How long can Gargoyle Geckos go without food?
Gargoyle geckos can go without food for up to two months. This is because they are able to store fat in their tails. In the wild, they go with minimal food all winter, but also go into brumation during this time. Without brumation, they cannot go as long without food.
However, it’s best not to let your Gargoyle Gecko go without food for more than a week or two. They can survive it, but it is not good for their health. They should also have access to fresh water constantly.
How often do Gargoyle Geckos poop?
Gargoyle Geckos typically poop once a day, though this may vary depending on their individual diet and health.
Baby Gargoyle Geckos eat and poop daily, sometimes even more than once.

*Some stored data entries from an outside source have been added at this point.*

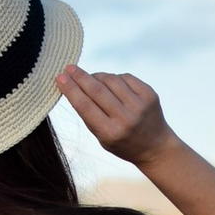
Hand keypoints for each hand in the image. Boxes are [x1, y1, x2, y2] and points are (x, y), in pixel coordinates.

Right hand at [55, 65, 177, 165]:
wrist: (155, 147)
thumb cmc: (122, 142)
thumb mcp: (101, 137)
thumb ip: (89, 114)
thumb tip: (74, 85)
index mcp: (110, 133)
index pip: (85, 106)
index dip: (70, 90)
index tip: (59, 78)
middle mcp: (125, 119)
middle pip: (97, 91)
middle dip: (80, 77)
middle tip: (68, 68)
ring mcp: (139, 106)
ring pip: (111, 80)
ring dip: (97, 76)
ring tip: (90, 78)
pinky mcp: (150, 95)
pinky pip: (125, 78)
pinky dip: (114, 78)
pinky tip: (110, 82)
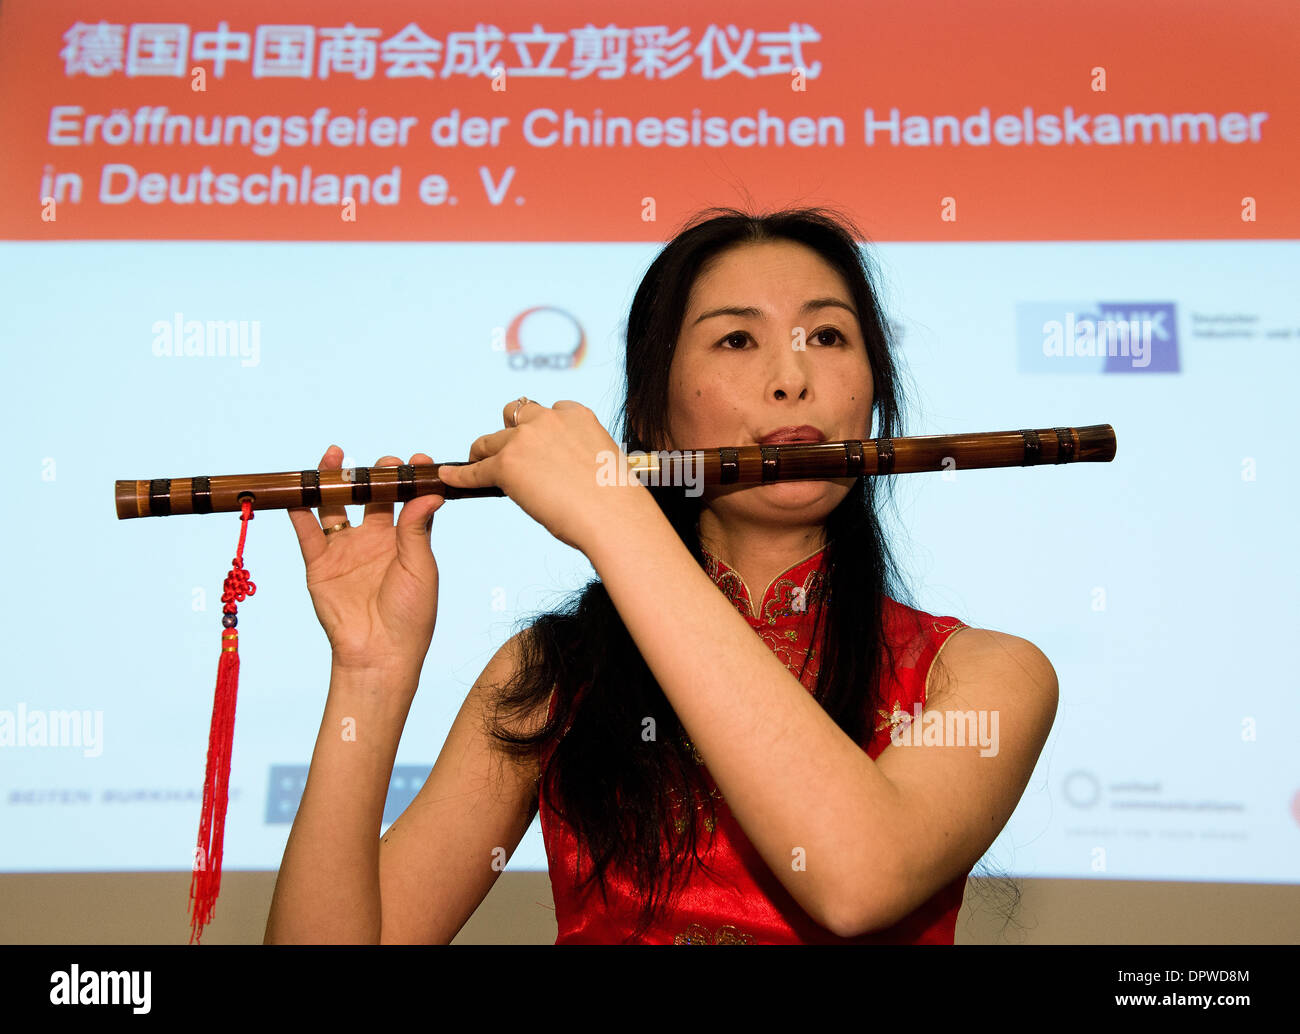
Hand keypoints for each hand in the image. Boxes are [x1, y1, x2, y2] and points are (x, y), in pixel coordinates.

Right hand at [287, 446, 444, 673]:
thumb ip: (418, 528)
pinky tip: (299, 491)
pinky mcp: (320, 564)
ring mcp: (345, 550)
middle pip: (369, 497)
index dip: (410, 478)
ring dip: (333, 481)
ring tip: (335, 456)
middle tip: (380, 461)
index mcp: (403, 540)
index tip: (417, 460)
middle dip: (372, 474)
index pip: (406, 500)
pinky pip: (307, 533)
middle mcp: (373, 540)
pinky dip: (300, 512)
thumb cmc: (410, 614)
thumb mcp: (420, 567)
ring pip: (335, 507)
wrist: (379, 653)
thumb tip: (430, 492)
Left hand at [436, 400, 647, 555]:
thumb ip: (581, 455)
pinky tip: (448, 477)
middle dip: (510, 432)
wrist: (613, 516)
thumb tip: (567, 472)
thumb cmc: (616, 500)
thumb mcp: (603, 462)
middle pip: (515, 414)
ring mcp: (525, 440)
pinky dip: (460, 474)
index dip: (539, 428)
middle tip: (506, 452)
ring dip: (484, 451)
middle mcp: (549, 418)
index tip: (537, 442)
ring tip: (477, 464)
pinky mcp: (506, 465)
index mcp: (577, 415)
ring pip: (490, 439)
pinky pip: (475, 470)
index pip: (550, 410)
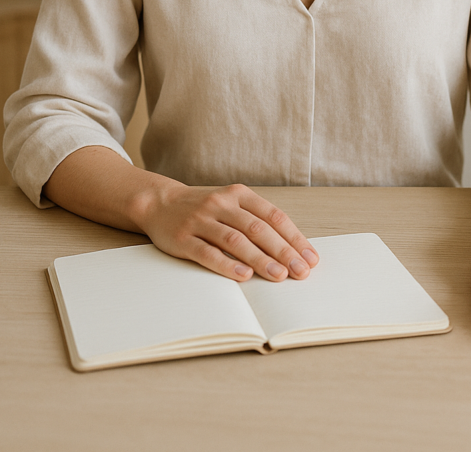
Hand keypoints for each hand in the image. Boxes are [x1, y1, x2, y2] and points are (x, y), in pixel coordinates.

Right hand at [136, 181, 318, 282]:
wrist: (160, 202)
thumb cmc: (204, 208)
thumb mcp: (231, 205)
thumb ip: (256, 221)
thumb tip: (291, 249)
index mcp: (238, 195)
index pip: (273, 216)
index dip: (294, 237)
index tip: (310, 257)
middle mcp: (221, 204)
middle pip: (258, 229)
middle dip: (283, 252)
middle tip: (301, 271)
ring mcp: (201, 220)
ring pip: (236, 241)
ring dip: (260, 260)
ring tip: (279, 276)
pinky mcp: (183, 238)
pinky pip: (207, 252)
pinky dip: (227, 265)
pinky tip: (243, 276)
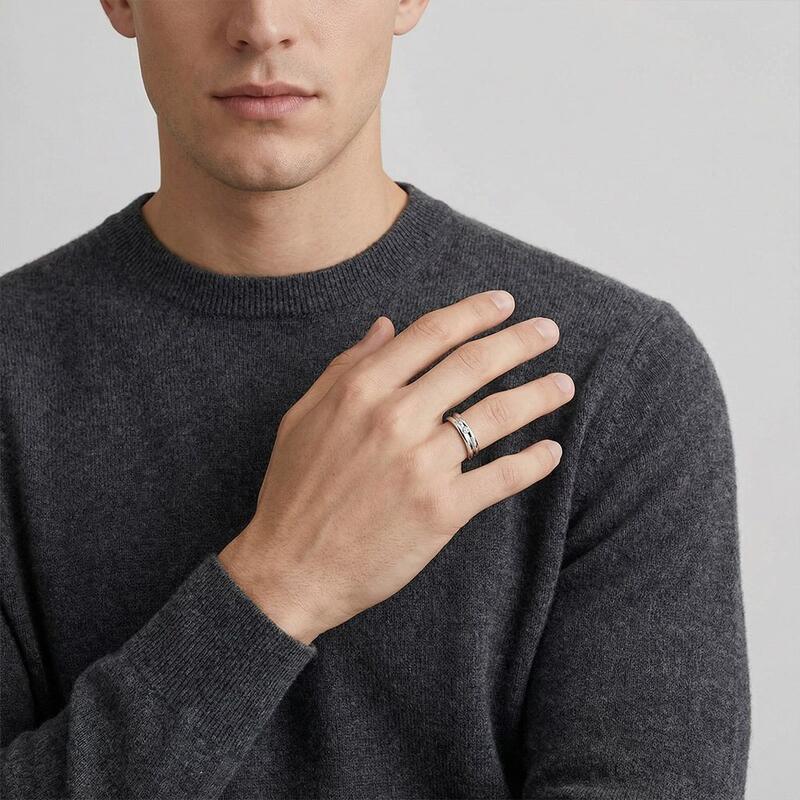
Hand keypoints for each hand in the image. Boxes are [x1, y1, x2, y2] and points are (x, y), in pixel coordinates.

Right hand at [219, 290, 573, 643]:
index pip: (432, 334)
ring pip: (496, 416)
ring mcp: (422, 464)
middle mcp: (396, 418)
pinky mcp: (442, 510)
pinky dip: (533, 462)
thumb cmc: (293, 491)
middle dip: (520, 342)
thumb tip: (386, 325)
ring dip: (538, 395)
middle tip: (549, 330)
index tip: (504, 303)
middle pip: (474, 364)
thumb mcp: (303, 415)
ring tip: (564, 385)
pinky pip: (501, 477)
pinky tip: (551, 451)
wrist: (291, 567)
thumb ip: (347, 366)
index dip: (474, 312)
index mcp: (361, 389)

As they grow older, they eat and poop less frequently. About 4-7 times per week as juveniles, and 3-4 times as adults.
If you notice your gargoyle gecko pooping more or less than usual, it could be a sign of illness and you should consult a veterinarian.
Do Gargoyle Geckos need a water dish?
Gargoyle Geckos need a water dish because they need to drink water. You can put the water dish in their tank or near it. Make sure to keep the water clean by changing it every day.
However, don’t be alarmed if you rarely ever see them drink from it. They get a lot of moisture from their food, and may only occasionally take a sip from the water.